Analysis: The expression "liability" was held to be wide enough to include the entire liability fastened on the borrower under the terms of the bond, and not merely the liability that would arise if there were no default. A restrictive construction limiting the provision to the initial rate alone was rejected.
Conclusion: The provision was not confined to the primary rate of interest and extended to the full contractual liability.
Issue (ii): Whether the transaction, on the actual state of accounts, involved interest exceeding 9 per cent per annum so as to exclude the borrower from the benefit of that provision.
Analysis: On the accounts, the amount repayable over and above the principal was treated as interest in substance, because the excess over the principal represented the return charged for the loan. Calculated over the relevant period, that excess worked out to slightly more than 9 per cent per annum.

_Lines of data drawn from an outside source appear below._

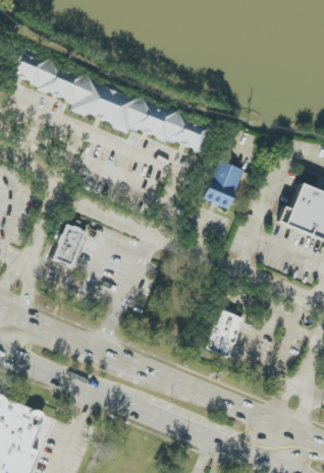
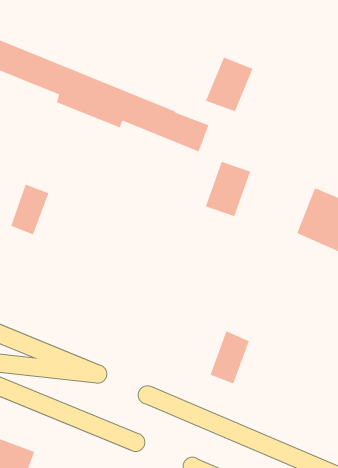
building: none -> [205,56,253,112]
building: [53,223,88,269] -> [10,184,50,236]

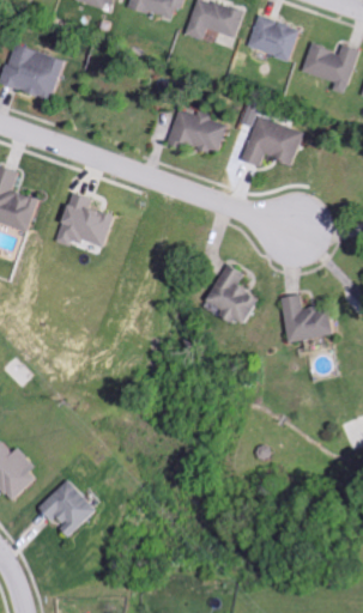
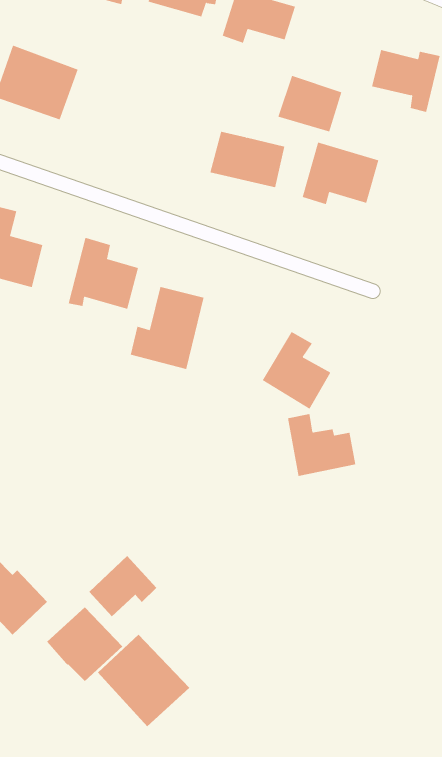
building: [241,16,291,60] -> [277,75,342,132]
building: none -> [130,286,204,370]
building: [285,293,339,342] -> [287,414,356,477]
building: none -> [88,555,157,617]
building: none -> [97,634,190,727]

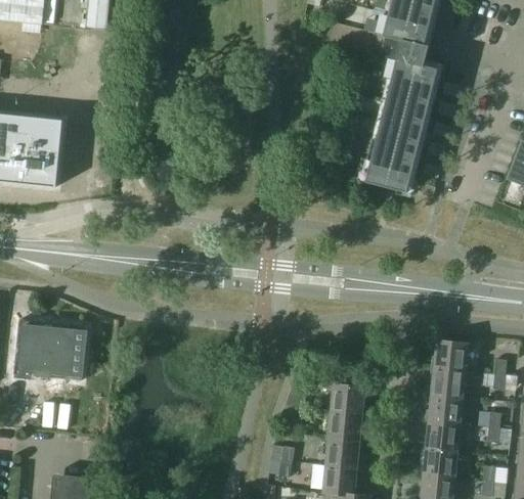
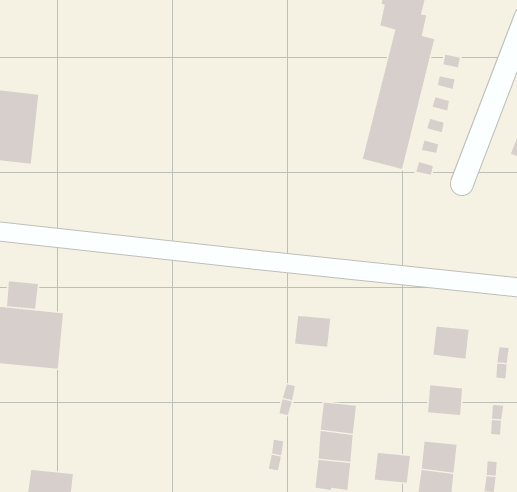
building: none -> [6,281,39,309]
building: [430,367,465,398] -> none
building: [330,383,364,414] -> [294,315,331,348]
building: [425,421,460,451] -> [374,452,411,484]

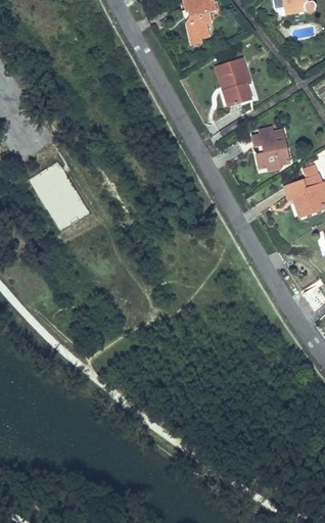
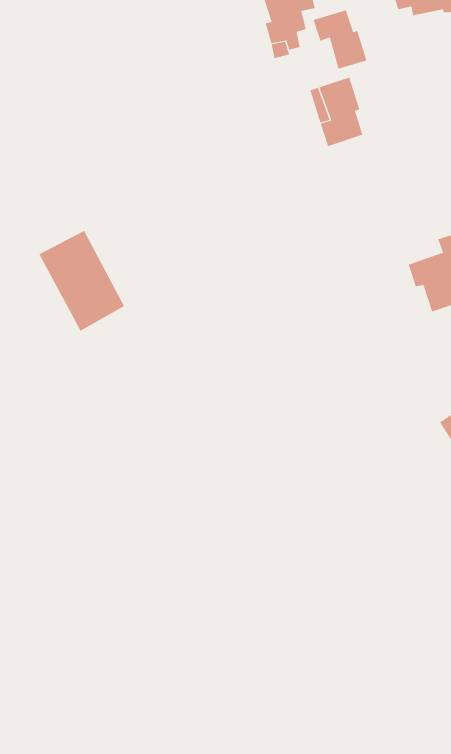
building: none -> [313,9,367,70]
building: [252,126,289,169] -> none

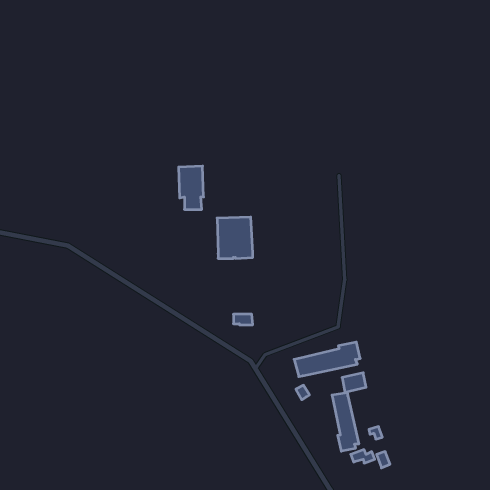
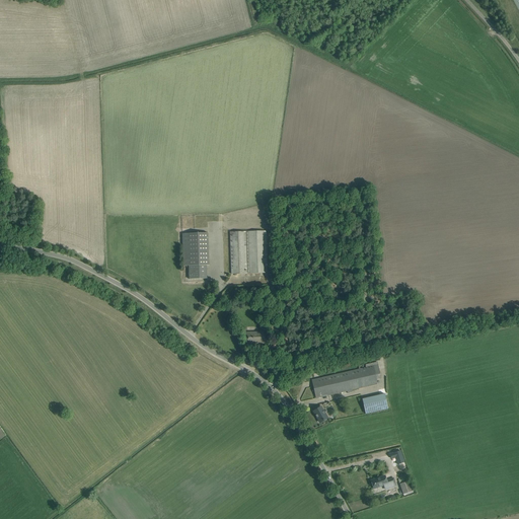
building: [179,166,204,209] -> [181,232,208,278]
building: [332,392,359,451] -> none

Section 10(2)(iii) was therefore held inapplicable, leaving the borrower entitled to seek scaling down under Section 8 and relief under Section 23 if otherwise qualified as an agriculturist.
Conclusion: The interest exceeded 9 per cent per annum, and the borrower was not excluded by Section 10(2)(iii).
Final Conclusion: The petition succeeded in part, the matter was remitted for determination of agriculturist status, and the borrower's entitlement to relief under the Act remained open to be decided on that factual finding.
Ratio Decidendi: For the purpose of excluding relief under the debt-relief provision, the court must look to the real and entire contractual liability and the substance of the transaction, and not merely the nominal initial rate or the form in which the excess over principal is described.